La question des compétences est cruciale comme le remarque Patrice Chouvet : « Il faut au moins 18 mois pour former un jeune, car il n'existe ni école, ni formation. Avec l'AFPA (Agence nationale pour la formation professionnelle des adultes), nous avons mis en place une formation d'imprimeur 3D qui devrait démarrer en septembre 2019 ».

À cela s'ajoutent les problèmes d'hy­giène et de sécurité et de protection de l'environnement, liés aux poudres, des questions quasiment identiques à celles que posent les nanomaté­riaux. L'intégration de la fabrication additive peut devenir un projet d'entreprise à elle toute seule, car souvent elle bou­leverse l’organisation et doit côtoyer d'autres technologies nécessitant des compétences plus traditionnelles. Chez EAC, les jeunes, férus de numé­rique, travaillent avec les bijoutiers qui se transmettent leur savoir-faire de génération en génération.

7) COMMENT SE FAIRE ACCOMPAGNER ?

En 2017, dans le cadre de la feuille de route de l’AIF*, un groupe « Fabrication additive » se crée au sein du Symop** pour fédérer les dif­férents acteurs : offreurs de solutions et fabricants de pièces. Il rassemble une trentaine de membres qui identi­fie les leviers permettant de fiabiliser les procédés industriels et d'accélérer leur appropriation par les secteurs clients. Objectif : aider les PME à monter en compétences.

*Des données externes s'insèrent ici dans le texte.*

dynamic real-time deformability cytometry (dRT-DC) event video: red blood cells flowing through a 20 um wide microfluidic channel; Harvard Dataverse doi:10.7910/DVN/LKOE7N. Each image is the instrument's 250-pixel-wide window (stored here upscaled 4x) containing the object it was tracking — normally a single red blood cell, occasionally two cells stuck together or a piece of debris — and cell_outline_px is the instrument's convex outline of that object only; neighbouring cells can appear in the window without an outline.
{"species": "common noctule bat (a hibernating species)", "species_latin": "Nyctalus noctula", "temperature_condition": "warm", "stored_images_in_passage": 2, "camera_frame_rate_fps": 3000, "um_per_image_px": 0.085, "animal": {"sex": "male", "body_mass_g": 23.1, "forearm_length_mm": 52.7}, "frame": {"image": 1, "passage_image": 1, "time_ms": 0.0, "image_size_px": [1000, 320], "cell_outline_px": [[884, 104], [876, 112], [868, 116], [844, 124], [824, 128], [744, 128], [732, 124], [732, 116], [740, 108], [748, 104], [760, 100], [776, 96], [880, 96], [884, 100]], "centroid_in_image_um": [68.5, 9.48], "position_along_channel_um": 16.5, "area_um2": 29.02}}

Pour cela, le programme 3DStart PME, soutenu dans le cadre du « Programme d'investissements d'avenir », a été lancé. Il est scindé en deux volets : d'une part, le site Internet www.la-fabrication-addi­tive.com comprend une partie péda­gogique sur la technologie, des cas d'usage avec un moteur de recherche par levier de compétitivité et deux cartographies pour mettre en rela­tion l'offre et la demande dans les domaines des offreurs de technologie et des plateformes technologiques.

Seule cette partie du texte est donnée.